::: Entries shown :::
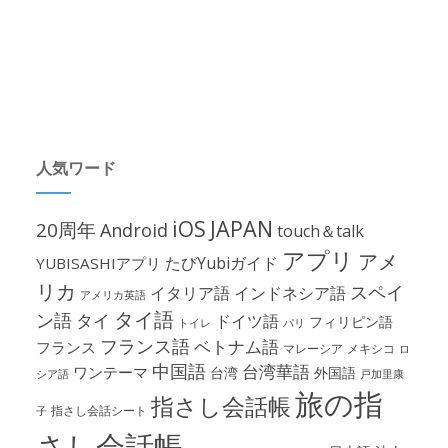
人気ワード
iOS
JAPAN
20周年
Android
touch＆talk
アプリ
アメ
たびYubiガイド
YUBISASHIアプリ
リカ
スペイ
イタリア語
インドネシア語
アメリカ英語
タイ語
ン語
タイ
ドイツ語
フィリピン語
パリ
トイレ
フランス語
ベトナム語
フランス
マレーシア
メキシコ
ロ
中国語
台湾華語
ワンテーマ
台湾
外国語
シア語
戸加里康
旅の指
指さし会話帳
指さし会話シート
子
さし会話帳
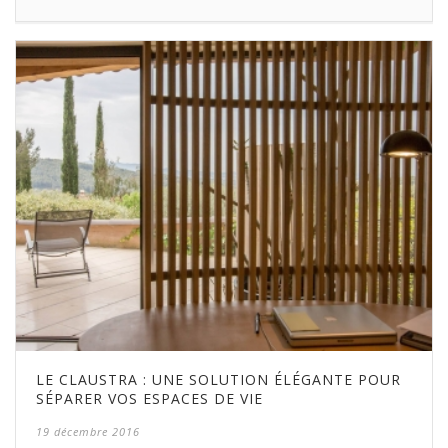
LE CLAUSTRA : UNE SOLUTION ÉLÉGANTE POUR
SÉPARER VOS ESPACES DE VIE
19 décembre 2016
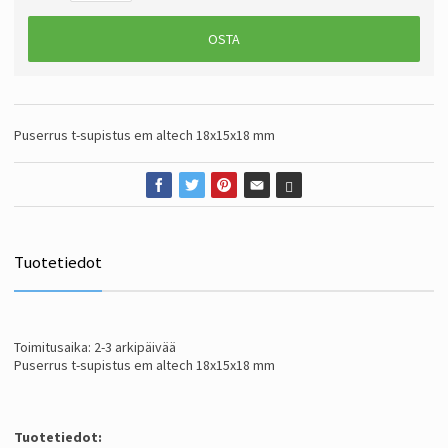
OSTA
Puserrus t-supistus em altech 18x15x18 mm
Tuotetiedot
Toimitusaika: 2-3 arkipäivää
Puserrus t-supistus em altech 18x15x18 mm
Tuotetiedot:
:::
_What is being asked_
Set the pictures aside and reproduce the data above exactly.

_Written solution_
人気ワード
iOS
JAPAN
20周年
Android
touch＆talk
アプリ
アメ
たびYubiガイド
YUBISASHIアプリ
リカ
スペイ
イタリア語
インドネシア語
アメリカ英語
タイ語
ン語
タイ
ドイツ語
フィリピン語
パリ
トイレ
フランス語
ベトナム語
フランス
マレーシア
メキシコ
ロ
中国語
台湾華語
ワンテーマ
台湾
外国語
シア語
戸加里康
旅の指
指さし会話帳
指さし会話シート
子
さし会話帳
LE CLAUSTRA : UNE SOLUTION ÉLÉGANTE POUR
SÉPARER VOS ESPACES DE VIE
19 décembre 2016
OSTA
Puserrus t-supistus em altech 18x15x18 mm
Tuotetiedot
Toimitusaika: 2-3 arkipäivää
Puserrus t-supistus em altech 18x15x18 mm
Tuotetiedot:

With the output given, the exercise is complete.